The solution was to update the krb5-libs or to execute an update of the entire system (recommended). In this case, the customer applied the Kerberos library update only.
yum update krb5-libs
After the update was installed, SSSD could then be started. A quick logon test confirmed that user authentication to Active Directory was restored.
Remember to set the debug_level values back to reasonable value of 5 or less. A debug level of 9 could put even a moderately used system out of disk space by filling it with logs.

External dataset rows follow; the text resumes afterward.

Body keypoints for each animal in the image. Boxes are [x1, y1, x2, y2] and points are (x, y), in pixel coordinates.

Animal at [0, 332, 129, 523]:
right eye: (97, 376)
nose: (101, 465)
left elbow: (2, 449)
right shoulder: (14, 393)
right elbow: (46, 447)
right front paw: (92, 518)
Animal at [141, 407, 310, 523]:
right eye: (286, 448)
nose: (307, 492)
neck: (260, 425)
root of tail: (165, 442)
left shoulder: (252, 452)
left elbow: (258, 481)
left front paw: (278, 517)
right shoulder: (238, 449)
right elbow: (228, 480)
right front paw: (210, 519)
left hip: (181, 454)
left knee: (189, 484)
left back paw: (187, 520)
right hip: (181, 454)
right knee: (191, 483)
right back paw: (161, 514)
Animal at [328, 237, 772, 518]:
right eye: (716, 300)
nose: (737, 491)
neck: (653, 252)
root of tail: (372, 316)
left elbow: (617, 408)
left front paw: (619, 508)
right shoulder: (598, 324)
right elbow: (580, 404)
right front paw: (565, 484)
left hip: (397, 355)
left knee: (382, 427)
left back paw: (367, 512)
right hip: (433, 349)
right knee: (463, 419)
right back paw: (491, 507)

As always, the minimum recommended practice for all systems is to keep current on security and critical hotfixes. Begin applying them to non-critical or non-production systems first and then perform any necessary functional tests. Keep in mind, this is the minimum. Microsoft has taken an approach recently with how to handle patching. The product groups preform testing on fully patched systems. Not all scenarios can be tested against when a customer selectively chooses which updates they apply across the lifecycle of an operating system. To ensure a consistent and secure customer experience, Microsoft has transitioned to a new servicing model for Windows 7 and newer operating systems (see https://blogs.technet.microsoft.com/windowsitpro/2016/08/15/further-simplifying-servicing-model-for-windows-7-and-windows-8-1/ ) . Your mileage may vary on any operating system when you pick and choose your way through updates.